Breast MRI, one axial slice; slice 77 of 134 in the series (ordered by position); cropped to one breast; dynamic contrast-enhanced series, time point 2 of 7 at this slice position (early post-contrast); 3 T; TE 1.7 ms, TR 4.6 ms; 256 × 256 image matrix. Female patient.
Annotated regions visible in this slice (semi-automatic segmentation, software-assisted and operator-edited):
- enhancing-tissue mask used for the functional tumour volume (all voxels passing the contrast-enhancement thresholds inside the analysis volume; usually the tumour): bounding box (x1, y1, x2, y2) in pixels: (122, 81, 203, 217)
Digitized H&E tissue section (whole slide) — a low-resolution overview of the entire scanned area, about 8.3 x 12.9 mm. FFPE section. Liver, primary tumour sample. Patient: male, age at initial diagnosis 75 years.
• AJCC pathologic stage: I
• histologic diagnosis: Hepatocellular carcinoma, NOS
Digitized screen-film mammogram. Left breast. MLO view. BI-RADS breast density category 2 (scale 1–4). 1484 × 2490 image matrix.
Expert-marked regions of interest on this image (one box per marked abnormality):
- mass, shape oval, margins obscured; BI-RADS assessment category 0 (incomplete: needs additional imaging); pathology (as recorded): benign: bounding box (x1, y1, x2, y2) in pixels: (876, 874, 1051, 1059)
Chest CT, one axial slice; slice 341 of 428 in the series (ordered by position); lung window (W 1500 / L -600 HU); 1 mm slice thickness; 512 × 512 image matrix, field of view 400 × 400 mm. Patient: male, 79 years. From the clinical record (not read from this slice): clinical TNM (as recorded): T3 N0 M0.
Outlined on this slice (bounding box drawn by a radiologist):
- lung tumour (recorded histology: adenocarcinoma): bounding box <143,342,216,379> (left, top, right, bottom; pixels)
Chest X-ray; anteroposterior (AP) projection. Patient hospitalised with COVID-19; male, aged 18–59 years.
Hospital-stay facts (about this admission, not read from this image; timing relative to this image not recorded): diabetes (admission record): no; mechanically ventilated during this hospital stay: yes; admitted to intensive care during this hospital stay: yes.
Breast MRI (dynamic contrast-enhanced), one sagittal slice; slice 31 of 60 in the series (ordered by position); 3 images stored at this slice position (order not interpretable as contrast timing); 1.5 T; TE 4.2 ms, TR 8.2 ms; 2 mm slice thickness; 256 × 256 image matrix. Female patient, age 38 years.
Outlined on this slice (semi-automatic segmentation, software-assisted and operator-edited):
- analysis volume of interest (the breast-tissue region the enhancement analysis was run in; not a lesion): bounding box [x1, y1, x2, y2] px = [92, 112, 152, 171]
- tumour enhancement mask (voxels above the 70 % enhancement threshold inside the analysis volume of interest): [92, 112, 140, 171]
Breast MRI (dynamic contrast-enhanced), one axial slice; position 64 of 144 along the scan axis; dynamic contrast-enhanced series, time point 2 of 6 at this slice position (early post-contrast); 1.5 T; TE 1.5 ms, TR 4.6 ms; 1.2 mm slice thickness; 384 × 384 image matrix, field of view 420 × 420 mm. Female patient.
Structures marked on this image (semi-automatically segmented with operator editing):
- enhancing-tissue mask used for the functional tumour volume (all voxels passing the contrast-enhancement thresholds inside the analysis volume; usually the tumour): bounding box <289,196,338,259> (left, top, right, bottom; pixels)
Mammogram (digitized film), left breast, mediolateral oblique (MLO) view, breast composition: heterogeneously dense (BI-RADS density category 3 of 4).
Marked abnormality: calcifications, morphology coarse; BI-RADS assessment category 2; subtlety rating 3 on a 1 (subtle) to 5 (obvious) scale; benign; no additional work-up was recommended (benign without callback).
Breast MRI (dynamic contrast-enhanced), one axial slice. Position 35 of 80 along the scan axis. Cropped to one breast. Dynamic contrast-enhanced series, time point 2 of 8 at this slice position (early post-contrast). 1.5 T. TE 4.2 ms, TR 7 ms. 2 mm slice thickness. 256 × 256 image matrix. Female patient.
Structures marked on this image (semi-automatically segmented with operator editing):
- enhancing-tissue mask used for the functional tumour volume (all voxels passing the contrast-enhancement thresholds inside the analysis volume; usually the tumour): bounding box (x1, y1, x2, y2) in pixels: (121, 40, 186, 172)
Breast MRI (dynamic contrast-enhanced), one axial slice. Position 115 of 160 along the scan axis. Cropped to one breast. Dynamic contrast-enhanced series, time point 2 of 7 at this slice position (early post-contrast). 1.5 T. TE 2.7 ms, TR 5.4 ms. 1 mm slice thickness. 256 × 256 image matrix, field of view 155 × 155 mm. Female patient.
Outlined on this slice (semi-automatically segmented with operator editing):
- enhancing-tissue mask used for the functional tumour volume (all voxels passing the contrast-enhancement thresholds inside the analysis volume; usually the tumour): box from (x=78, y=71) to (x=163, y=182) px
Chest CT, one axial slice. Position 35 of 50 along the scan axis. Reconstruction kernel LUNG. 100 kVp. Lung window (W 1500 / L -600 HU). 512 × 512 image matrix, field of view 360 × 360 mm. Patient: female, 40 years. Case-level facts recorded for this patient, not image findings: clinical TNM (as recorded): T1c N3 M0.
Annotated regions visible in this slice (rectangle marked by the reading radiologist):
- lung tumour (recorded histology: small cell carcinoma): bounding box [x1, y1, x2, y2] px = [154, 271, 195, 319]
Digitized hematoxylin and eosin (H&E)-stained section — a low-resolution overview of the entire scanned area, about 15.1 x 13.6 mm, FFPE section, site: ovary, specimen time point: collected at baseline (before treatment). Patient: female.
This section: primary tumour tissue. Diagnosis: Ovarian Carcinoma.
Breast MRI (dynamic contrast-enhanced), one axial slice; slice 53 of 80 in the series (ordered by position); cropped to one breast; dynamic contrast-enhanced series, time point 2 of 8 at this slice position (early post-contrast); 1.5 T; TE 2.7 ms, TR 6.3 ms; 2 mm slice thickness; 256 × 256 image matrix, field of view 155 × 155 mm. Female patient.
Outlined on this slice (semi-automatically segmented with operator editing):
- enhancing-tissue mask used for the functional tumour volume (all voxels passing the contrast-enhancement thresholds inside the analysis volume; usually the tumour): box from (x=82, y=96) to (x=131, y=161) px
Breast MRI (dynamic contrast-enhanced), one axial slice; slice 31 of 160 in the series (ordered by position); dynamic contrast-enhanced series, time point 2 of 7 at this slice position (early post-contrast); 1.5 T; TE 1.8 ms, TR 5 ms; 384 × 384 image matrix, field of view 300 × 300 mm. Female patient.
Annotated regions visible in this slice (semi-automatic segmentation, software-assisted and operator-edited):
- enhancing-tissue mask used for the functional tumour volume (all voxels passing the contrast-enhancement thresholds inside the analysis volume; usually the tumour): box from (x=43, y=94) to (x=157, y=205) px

· · ·

* Work task: Repeat the entries above exactly, from the first line through the line containing "81, 203, 217)".

* Finished exercise:
Breast MRI, one axial slice; slice 77 of 134 in the series (ordered by position); cropped to one breast; dynamic contrast-enhanced series, time point 2 of 7 at this slice position (early post-contrast); 3 T; TE 1.7 ms, TR 4.6 ms; 256 × 256 image matrix. Female patient.
Annotated regions visible in this slice (semi-automatic segmentation, software-assisted and operator-edited):
- enhancing-tissue mask used for the functional tumour volume (all voxels passing the contrast-enhancement thresholds inside the analysis volume; usually the tumour): bounding box (x1, y1, x2, y2) in pixels: (122, 81, 203, 217)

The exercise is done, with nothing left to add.